1. Panasonic Corporation

1-1 Living Appliances and Solutions Company

Achieve an energy conservation performance for our products that surpasses that of our competitors, and utilize IoT/AI to offer energy-saving value for customers' daily lives.
Product manufacturing anticipating a longer product life and a circular economy.

1-2 Heating & Ventilation A/C Company

Create safe, secure, clean and comfortable spaces with our exclusive clean technologies (e.g., with active air purification) in homes, shops, workplaces, transportation, public areas and many other locations.
Expand and improve eco-friendly products such as a hot-water heating with heat pump (A2W) that contributes to decarbonization and improve air quality, and optimization control connecting with air quality equipment and airconditioning equipment.

1-3 Cold Chain Solutions Company

Promote energy conservation offering comprehensive support for our energy monitoring system covering from system installation to operations and maintenance. Our equipment refurbishing service prolongs system usage while contributing to a circular economy.
Accelerate development of natural refrigerants with lower environmental impact through wider use of CO₂ refrigeration equipment.

1-4 Electric Works Company

Implement demonstration experiment of RE100 solutions utilizing hydrogen and develop hydrogen businesses.
Reduce energy consumption by producing more energy-efficient equipment and installing energy management systems in houses and buildings.

2. Panasonic Automotive System Co., Ltd.

Contribute to electrification of vehicles through power chargers with high output using power electronics technology and devices that improve vehicle's weight saving and rate of electricity consumption.
Promote to make own products more energy efficient and expand the range of products that use recycled resin materials.

3. Panasonic Connect Co., Ltd.

Reduce waste energy and waste goods by supply chain orchestration, including streamlining corporate customers' logistics and responsive tuning of demand and supply.
Offer solutions to improve energy efficiency and automation at corporate customers.

4. Panasonic Industry Co., Ltd.

Supply products that contribute to vehicle electrification and improved power economy.
Reduce environmental impact from products through efforts to reduce size, weight and loss and to extend product life.

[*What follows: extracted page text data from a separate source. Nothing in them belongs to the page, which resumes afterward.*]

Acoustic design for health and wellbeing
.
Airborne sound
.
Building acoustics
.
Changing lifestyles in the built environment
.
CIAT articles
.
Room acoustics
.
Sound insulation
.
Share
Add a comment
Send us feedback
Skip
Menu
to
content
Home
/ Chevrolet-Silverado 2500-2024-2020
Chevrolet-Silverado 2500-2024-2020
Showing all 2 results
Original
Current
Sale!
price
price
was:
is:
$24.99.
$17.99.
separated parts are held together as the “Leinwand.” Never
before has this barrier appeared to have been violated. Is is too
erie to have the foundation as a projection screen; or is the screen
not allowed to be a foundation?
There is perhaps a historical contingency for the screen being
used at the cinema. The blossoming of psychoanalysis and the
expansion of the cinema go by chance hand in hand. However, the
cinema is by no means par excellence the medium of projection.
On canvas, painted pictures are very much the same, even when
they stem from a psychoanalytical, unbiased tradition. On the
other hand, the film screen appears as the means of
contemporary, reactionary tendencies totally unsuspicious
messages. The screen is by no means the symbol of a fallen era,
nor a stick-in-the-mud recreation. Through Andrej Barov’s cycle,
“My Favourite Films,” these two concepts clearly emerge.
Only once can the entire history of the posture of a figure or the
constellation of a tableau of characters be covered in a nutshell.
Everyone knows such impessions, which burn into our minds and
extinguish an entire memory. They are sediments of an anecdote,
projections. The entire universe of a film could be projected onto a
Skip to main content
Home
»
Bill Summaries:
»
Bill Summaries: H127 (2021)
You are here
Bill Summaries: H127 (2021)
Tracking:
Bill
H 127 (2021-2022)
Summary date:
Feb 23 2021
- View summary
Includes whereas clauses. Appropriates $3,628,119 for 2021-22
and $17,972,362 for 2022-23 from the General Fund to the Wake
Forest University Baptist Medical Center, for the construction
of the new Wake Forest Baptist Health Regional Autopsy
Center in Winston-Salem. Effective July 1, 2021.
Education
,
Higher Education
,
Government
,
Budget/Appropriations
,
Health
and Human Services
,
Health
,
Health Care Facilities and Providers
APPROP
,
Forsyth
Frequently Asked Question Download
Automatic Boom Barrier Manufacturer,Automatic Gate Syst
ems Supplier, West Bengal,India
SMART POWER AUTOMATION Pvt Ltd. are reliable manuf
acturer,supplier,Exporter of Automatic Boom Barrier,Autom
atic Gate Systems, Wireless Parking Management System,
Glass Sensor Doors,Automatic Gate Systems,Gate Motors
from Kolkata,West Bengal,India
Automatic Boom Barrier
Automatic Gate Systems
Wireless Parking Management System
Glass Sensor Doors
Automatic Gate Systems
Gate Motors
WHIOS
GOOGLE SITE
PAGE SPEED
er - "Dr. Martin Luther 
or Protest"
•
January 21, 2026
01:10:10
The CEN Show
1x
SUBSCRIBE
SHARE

5. Panasonic Energy Co., Ltd.

Contribute to the shift to electric vehicles through improving competitiveness of automotive batteries and expanding their production capabilities.
Promote clean energy use for power equipment and home storage through application systems for industrial batteries.
Reduce CO₂ emissions through achieving carbon neutrality in factories and material development and establishment of supply chain for a low carbon footprint.

6. Panasonic Entertainment & Communication Co., Ltd.

Introduce devices and components with high energy efficiency such as new TV panels, and develop energy efficient products by improving control methods.
Promote eco-conscious design through designs considering recycling, use of recycled resin, and reduction of use of plastic packaging.

7. Panasonic Housing Solution Co., Ltd.

Contribute to the environment throughout the value chain, from procurement of materials (recycled materials, etc.), design/development (reduction of materials, technology development, etc.), distribution (weight saving, reduction of frequencies, etc.) , to product use (energy efficiency, water savings, etc.)

The scenario analysis found that we could always focus on one or more of our businesses in each of the four scenarios. In other words, the analysis successfully verified the resilience of our business strategies. The analysis also helped us understand that we can contribute to building a sustainable society through our businesses. We continue our efforts to build the 1.5°C world, represented by our society (A).